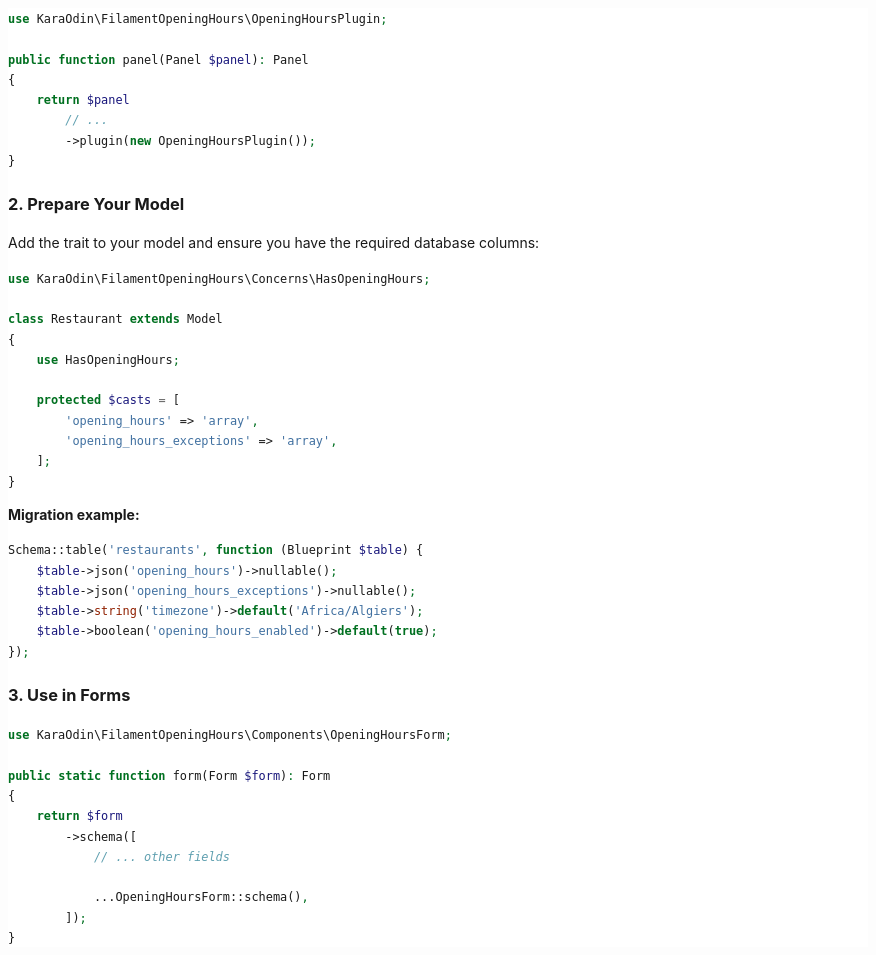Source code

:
 ```php
use KaraOdin\FilamentOpeningHours\OpeningHoursPlugin;

public function panel(Panel $panel): Panel
{
    return $panel
        // ...
        ->plugin(new OpeningHoursPlugin());
}
```

### 2. Prepare Your Model

Add the trait to your model and ensure you have the required database columns:

```php
use KaraOdin\FilamentOpeningHours\Concerns\HasOpeningHours;

class Restaurant extends Model
{
    use HasOpeningHours;

    protected $casts = [
        'opening_hours' => 'array',
        'opening_hours_exceptions' => 'array',
    ];
}
```

**Migration example:**

```php
Schema::table('restaurants', function (Blueprint $table) {
    $table->json('opening_hours')->nullable();
    $table->json('opening_hours_exceptions')->nullable();
    $table->string('timezone')->default('Africa/Algiers');
    $table->boolean('opening_hours_enabled')->default(true);
});
```

### 3. Use in Forms

```php
use KaraOdin\FilamentOpeningHours\Components\OpeningHoursForm;

public static function form(Form $form): Form
{
    return $form
        ->schema([
            // ... other fields
            
            ...OpeningHoursForm::schema(),
        ]);
}
```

■ What is expected ■
Every line in the data that holds the string "HasOpeningHours" should be copied.

■ Expected answer ■
use KaraOdin\FilamentOpeningHours\Concerns\HasOpeningHours;
    use HasOpeningHours;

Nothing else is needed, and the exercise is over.